Natural products have a long history of providing novel compounds either directly or as lead compounds for human therapeutics, nutrition and agricultural applications. Fungal diversity has evolved over 900 million years and concurrent with this evolution is diversification of the natural product chemistry resulting in an impressive array of compounds known as specialized metabolites. In the organisms, natural products have biological activity to enable adaptation of the organism to its' ecological niche, ranging from profound effects of hormones to sometimes only the subtle effects observed under specific environmental conditions mediated by more specialized metabolites. In agricultural systems fungal metabolites can cause detrimental effects and large losses to agricultural crop yields, at the same time because of their biological activity these specialized metabolites can be translated for use as human therapeutics1-3. A significant renewed interest in mining fungi (and plants) for specialized metabolites is the availability of massive sequencing data and their potential for widespread use in agriculture, industry and as pharmaceutical agents. 

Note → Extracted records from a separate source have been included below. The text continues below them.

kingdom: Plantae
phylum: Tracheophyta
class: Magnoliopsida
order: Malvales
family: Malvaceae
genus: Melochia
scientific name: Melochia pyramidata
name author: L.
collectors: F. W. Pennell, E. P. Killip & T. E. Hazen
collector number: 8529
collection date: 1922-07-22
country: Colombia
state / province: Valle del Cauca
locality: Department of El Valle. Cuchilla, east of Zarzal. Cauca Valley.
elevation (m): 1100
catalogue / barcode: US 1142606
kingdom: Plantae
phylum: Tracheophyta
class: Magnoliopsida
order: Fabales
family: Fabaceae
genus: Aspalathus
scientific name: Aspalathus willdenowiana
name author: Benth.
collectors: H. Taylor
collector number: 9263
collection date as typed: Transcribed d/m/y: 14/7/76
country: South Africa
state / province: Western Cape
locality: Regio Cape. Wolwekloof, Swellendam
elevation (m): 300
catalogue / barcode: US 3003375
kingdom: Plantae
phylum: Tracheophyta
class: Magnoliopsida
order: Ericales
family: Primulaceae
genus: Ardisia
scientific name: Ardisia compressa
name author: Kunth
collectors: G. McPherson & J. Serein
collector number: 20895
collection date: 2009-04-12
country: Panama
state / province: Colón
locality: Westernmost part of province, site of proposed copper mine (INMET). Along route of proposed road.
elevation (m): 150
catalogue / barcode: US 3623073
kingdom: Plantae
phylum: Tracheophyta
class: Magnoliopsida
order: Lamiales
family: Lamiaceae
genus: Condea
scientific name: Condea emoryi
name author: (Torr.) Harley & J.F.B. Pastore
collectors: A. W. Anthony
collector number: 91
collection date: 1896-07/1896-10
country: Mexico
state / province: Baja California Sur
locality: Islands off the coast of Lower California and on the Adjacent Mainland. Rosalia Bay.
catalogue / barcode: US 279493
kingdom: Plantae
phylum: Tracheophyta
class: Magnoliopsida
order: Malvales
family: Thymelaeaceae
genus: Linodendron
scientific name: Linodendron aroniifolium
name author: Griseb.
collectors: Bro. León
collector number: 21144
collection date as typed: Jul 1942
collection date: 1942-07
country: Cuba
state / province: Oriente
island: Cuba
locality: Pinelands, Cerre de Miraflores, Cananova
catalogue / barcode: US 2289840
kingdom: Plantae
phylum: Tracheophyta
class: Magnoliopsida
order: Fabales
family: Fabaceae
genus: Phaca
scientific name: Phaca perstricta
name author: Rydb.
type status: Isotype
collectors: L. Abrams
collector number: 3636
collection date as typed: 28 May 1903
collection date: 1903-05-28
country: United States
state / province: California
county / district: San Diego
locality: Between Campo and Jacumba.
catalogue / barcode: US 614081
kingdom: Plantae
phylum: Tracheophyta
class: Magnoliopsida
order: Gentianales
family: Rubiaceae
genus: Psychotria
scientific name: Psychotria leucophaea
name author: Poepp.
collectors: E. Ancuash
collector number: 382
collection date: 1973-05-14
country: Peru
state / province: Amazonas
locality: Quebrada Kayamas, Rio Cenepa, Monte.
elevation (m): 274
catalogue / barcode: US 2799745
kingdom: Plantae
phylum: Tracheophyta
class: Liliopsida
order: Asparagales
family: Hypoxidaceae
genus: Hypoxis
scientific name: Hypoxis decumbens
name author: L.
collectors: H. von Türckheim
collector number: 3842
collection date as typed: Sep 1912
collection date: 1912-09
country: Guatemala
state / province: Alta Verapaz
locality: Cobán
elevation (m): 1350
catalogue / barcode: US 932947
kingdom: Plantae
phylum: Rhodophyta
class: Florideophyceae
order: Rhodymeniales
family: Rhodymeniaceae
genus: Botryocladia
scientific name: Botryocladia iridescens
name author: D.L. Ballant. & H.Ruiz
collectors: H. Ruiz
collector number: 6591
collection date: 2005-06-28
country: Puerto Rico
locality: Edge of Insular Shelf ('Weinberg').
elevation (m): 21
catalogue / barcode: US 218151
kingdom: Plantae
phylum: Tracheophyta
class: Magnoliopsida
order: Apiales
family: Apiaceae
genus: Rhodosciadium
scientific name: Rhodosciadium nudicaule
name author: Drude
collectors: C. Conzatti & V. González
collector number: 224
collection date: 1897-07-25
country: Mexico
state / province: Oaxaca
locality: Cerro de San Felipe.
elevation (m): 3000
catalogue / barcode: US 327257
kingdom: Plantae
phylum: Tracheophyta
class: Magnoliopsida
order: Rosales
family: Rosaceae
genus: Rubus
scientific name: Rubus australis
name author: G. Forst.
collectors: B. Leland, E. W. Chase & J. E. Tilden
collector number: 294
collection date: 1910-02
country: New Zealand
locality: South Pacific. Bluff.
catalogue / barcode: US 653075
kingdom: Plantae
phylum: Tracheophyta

The fungus Sclerotinia homoeocarpa is a widespread fungal pathogen, notable as the causal agent of dollar spot in turf grass 4- 6. It also produces novel nortetralabdane diterpenoids with potent antibacterial and insecticidal properties 7. Related fungi such as Sclerotinia sclerotiorum are persistent pathogens of agronomically relevant crops8. In general, the biological functions of the
majority of the fungal metabolites are unknown but are assumed to be an adaptation of the fungus to its biological niche. Regardless of the role, they have a diverse and useful chemistry 1. Our long-term goal is to understand the enzymatic diversity of natural product chemistry for the production of molecules with benefit to agriculture and human health. In this proposal our objective is to evaluate the terpene based natural products of S. homoeocarpa with an emphasis on deciphering the biosynthetic pathway nortetralabdane diterpenoids. This will be carried out through a combination of gene discovery and biochemical characterization of terpene related biosynthetic genes in the ascomycete fungus S. homoeocarpa, combined with metabolic studies in the wild -type and mutant variants. Phylogenetic analysis amongst related species will allow us to see the spread and distribution of metabolites and give us the arsenal to begin dissecting the roles of these in Sclerotinia and phylogenetically related fungi.
To help us achieve these aims we will employ a combination of a diverse set of tools including bioinformatics, comparative metabolomics, biochemical characterization of genes towards de novo pathway elucidation and structural determination by NMR of intermediary compounds.